Aug. 18, 2005
SEATTLE - There have long been high schools that turn out more than their fair share of college football players.
On the west coast, you might point to California powerhouses like Long Beach Poly and De La Salle in the Bay Area. Closer to home, UW fans will recall a long stretch of players from Puyallup High in the 1990s.
What most may not have noticed, however, is that two members of Washington's four-man crew of kickers and punters both attended the same high school. Senior placekicker Evan Knudson, the incumbent starter on field goals and PATs, and freshman kicker/punter Ryan Perkins both graduated from North Thurston High in Lacey, Wash.
Pair that with the fact that former UW punter Channing Wyles (a 1989-90 letterman), Knudson's half-brother, is also a North Thurston grad and you pretty much have yourself a kicking factory.
Knudson and Perkins' stories are relatively similar, and in a way, Knudson led to Perkins ending up as a kicker.
It all starts with the fact that North Thurston is something of a boy's soccer powerhouse, the alma mater of U.S. national team goalkeeper Kasey Keller. Both Knudson and Perkins were goalkeepers for the Rams and both decided that football would not only give them something else to do in the off-season, but would also give them a chance of playing a sport in college.
"I wanted to go to college to play soccer," Knudson says. "But I wanted to play in Division I at a Pac-10 school, and I wasn't getting any offers like that."
So, after going out for football his senior year ("nothing spectacular", he terms it), Knudson decided it would be easier to walk on to a football team than a soccer team as the football teams carry more players on the roster. A few years later, he's the starting placekicker at Washington.
Perkins started a little earlier. After Knudson's spell as football kicker and soccer goalkeeper, another eventual college kicker (former Eastern Washington kicker Pat Lavalla), took both jobs. Then it was on to Perkins, who hadn't played football as a youngster, but had a strong leg and figured it was worth a shot.
After a while, and through attending summer camps, Perkins realized that he might have a shot at college football and eventually followed Knudson to the UW as one of the more highly-regarded prep kickers in the nation.
"I figured if I could kick a soccer ball pretty far -- and in soccer on punt or off the ground, it's about kicking it a long way -- I could kick a football a long way too," Perkins explains.
Interestingly enough, both Knudson and Perkins had to punt in the somewhat unusual style favored by the Rams' coaches, punting more rugby-style from a shorter distance behind the center and to one side, sending the ball on a low line drive. They called it "cowboy" style at North Thurston.

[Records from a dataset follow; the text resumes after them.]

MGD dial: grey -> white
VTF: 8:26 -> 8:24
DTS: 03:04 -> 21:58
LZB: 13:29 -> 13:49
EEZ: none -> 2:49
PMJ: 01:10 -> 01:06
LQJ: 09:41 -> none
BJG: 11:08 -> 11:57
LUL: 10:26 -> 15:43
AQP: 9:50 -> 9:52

Perkins, specifically recruited as both a punter and a kicker, essentially had to figure out conventional punting on his own, mostly at camps.
"I pretty much figured out how to put a spiral on the ball on my own," he says.
That battle, along with the many others, continued Thursday during the second full-scale two-a-day practice of the fall with the team working out in full pads under a cloudy morning sky before returning in helmets and shorts for a sunny afternoon session.